INSTRUCTIONS>
A: According to the page on Archimedes and the guitar-shaped heat conduction simulation, into how many pieces does Slice partition the mesh?
B: Extend the page on Archimedes and the guitar-shaped heat conduction simulation, starting right after its final sentence.

SUPPLIED TEXT>
-----

This page shows how Archimedes generates a parallel simulation of heat conduction in an irregularly-shaped 2D domain (The domain reminds some people of an electric guitar). The example is for a 64-processor iWarp system at Carnegie Mellon.
The input to Archimedes consists of an ASCII description of the guitar's geometry (in the form of a Planar Straight Line Graph), and a finite element algorithm (in the form of a C program augmented with array syntax and calls to a library of sparse matrix and finite element routines). Details of parallelism and sparse matrix representation are hidden from the user. In particular, the program contains no send or receive statements.
Triangle discretizes the domain into an irregular mesh, and then Slice partitions the mesh into 64 pieces. The partitioned mesh is shown in Figure 1.
Figure 1: Partitioned mesh
The mesh partition induces an adjacency graph that describes the communication among the processors. Slice builds this graph, as shown in Figure 2.
Figure 2: Adjacency graph
Next, Place maps the vertices of the adjacency graph to the processors, one node per processor, with a goal of minimizing the distance between communicating processors. If the target system supports user-directed routing of messages (as the iWarp and the INMOS T9000 do), then Route routes the edges of the graph through the processor array with a goal of minimizing congestion. If hardware resources limit the number of edges that can pass through a processor, then Route splits the edge set into multiple phases, routing each phase independently. For example, on iWarp, the edge set is split into two phases. Figure 3 shows these phases.

-----

MATERIAL SHOWN>
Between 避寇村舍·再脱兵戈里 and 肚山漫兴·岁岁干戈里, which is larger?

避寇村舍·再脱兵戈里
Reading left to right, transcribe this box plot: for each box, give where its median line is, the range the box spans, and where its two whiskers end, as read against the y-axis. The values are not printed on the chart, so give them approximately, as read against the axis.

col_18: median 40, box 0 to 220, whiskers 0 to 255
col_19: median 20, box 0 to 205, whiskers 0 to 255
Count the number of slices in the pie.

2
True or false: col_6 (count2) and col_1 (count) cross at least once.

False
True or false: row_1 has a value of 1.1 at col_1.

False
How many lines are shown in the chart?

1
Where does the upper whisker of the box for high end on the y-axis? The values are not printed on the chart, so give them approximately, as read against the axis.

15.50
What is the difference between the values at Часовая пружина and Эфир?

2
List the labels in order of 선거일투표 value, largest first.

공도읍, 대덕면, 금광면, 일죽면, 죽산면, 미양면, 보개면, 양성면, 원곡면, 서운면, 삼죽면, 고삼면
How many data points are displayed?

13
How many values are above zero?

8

-----

ANSWERS TO THE PROBLEMS>
A: 64 pieces.

B:
Figure 3: Two phases of communication routes for an iWarp
On iWarp, the phases are swapped in and out at runtime using a form of communication context switching. Each context switch takes roughly 25 microseconds. For target systems that don't support user-directed routing (such as the Paragon and the Cray T3D), the routing step is skipped.
Finally, from the sequential finite element algorithm supplied by the programmer, Archimedes generates a parallel finite element simulation that runs on 64 processors to predict the steady-state temperature at each node in the guitar's irregular grid. Archimedes also generates the code that displays the results on a display device, as shown in Figure 4.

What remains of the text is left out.